PART 1 DEEPENS THE UNDERSTANDING OF EXTREME SPEECH by offering concrete examples of how it operates in different cultural and political contexts. It connects cases from Eastern Europe, Southeast Asia, and Africa to provide a practical illustration of the limits of the “hate speech” framework. These connections show how this framework is unable to capture the ways in which extreme practices can provide means to talk back to prevailing power or, conversely, how the sanctioning of expressions labeled as “hate speech” can allow power to perpetrate its hegemonic control over political discourse.
In the first chapter, David Boromisza-Habashi describes how the trading of accusations of “hate speech” among Hungarian politicians invites a competition of moralities that can ultimately erode their own moral force. It also illustrates the power of ethnography to reveal diverse debates surrounding hate speech and free speech as value-laden metadiscourses vying to inform speech governance.
In chapter 2, Jonathan Corpus Ong develops the example of extreme speech as power. Through a unique set of interviews with digital organizers and influencers in the Philippines, Ong offers a snapshot that both captures the ordinariness of extreme speech and locates it in the broader context of digital capitalism and exploitation. Exploring the digital labor behind disinformation, the chapter recognizes disinformation producers as digital workers, composing a “digital sweatshop” of paid troll work.

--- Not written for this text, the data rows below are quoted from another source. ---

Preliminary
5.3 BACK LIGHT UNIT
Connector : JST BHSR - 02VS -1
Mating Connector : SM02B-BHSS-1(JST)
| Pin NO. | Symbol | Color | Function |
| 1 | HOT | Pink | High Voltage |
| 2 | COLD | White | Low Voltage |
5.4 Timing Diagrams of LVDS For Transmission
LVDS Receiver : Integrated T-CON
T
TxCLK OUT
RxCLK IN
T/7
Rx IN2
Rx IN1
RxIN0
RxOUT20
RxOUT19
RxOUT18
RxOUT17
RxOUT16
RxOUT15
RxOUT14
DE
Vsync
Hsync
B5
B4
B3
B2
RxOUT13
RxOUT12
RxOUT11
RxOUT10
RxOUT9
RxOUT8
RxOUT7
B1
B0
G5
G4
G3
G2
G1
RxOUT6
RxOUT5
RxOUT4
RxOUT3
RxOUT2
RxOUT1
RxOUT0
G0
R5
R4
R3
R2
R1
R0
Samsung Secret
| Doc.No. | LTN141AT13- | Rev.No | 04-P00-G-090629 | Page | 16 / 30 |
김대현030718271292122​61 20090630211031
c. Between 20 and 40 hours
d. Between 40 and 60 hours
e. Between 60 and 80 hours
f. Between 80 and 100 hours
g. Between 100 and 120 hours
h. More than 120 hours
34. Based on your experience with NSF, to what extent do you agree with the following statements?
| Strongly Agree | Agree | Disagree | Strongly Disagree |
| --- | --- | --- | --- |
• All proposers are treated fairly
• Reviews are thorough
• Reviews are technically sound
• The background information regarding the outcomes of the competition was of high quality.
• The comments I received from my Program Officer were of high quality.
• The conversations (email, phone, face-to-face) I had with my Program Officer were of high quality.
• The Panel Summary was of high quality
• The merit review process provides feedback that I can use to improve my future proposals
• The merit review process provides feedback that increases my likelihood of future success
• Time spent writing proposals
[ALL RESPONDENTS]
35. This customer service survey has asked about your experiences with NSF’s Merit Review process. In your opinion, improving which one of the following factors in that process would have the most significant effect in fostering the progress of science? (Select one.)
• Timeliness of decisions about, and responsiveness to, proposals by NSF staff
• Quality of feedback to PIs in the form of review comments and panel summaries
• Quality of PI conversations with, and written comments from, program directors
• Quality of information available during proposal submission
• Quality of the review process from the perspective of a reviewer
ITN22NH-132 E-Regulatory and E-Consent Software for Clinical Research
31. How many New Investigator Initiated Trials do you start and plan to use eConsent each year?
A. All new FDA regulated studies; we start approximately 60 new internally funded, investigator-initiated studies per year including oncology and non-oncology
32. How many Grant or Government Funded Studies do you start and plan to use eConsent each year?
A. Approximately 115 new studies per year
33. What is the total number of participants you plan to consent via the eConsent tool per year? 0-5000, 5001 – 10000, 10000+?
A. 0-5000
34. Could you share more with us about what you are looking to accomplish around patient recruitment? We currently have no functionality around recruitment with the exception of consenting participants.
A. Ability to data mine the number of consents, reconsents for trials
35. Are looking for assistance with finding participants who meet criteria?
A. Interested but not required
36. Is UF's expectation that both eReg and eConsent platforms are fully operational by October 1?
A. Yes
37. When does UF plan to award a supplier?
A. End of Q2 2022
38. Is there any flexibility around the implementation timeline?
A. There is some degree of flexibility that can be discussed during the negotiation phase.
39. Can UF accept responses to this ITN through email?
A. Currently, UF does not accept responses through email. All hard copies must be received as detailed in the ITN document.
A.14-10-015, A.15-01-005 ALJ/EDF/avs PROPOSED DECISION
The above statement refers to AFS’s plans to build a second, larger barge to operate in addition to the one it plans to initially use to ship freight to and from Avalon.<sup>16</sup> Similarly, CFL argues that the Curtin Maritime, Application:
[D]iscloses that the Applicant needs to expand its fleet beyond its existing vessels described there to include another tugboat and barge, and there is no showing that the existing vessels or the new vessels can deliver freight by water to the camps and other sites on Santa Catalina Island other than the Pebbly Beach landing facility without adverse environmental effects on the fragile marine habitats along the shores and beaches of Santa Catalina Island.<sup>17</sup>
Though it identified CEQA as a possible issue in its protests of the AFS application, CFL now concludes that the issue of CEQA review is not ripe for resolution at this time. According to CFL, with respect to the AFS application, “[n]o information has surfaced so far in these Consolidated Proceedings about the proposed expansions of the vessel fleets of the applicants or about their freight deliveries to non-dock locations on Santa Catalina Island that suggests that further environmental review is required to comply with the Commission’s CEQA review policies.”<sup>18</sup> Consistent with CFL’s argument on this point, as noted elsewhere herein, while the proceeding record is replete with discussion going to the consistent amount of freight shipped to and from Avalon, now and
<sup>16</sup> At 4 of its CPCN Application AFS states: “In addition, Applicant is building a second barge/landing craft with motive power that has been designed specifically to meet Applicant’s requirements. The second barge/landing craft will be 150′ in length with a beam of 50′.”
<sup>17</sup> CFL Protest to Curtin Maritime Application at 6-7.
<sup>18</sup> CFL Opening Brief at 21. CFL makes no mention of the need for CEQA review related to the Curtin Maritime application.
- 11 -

In chapter 3, David Katiambo explains how institutional power in Kenya has been labeling extreme speech as hate speech to cement its authority. The regime covertly naturalizes its discourse through social media platforms and users in a way that exercises political power without calling attention to it, whereas platforms like Facebook and Twitter—by virtue of being near monopolies—control the definition of hate speech. The chapter also extends reflections on coloniality and decoloniality in Africa to the digital sphere and provides a conceptual toolbox that can be used to critically interrogate the endurance of old practices of domination in new communicative spaces.
In the last chapter of part 1, Max Kramer focuses on India and explains how democracy can be diminished by labeling the expressions of resentment by those living under discrimination and structural violence as “hate speech.” Nietzsche’s concept of “ressentiment” is used to analyze the reactions of the weak who cannot fight in any way other than to moralize and take what is suppressing them as amoral, which can lead to a cycle of autovictimization and revenge. Kramer explains that speech can be transgressive and legitimate at the same time, as the claims that minority citizens are permitted to make against the nation-state are part of a problematic moral-normative framework.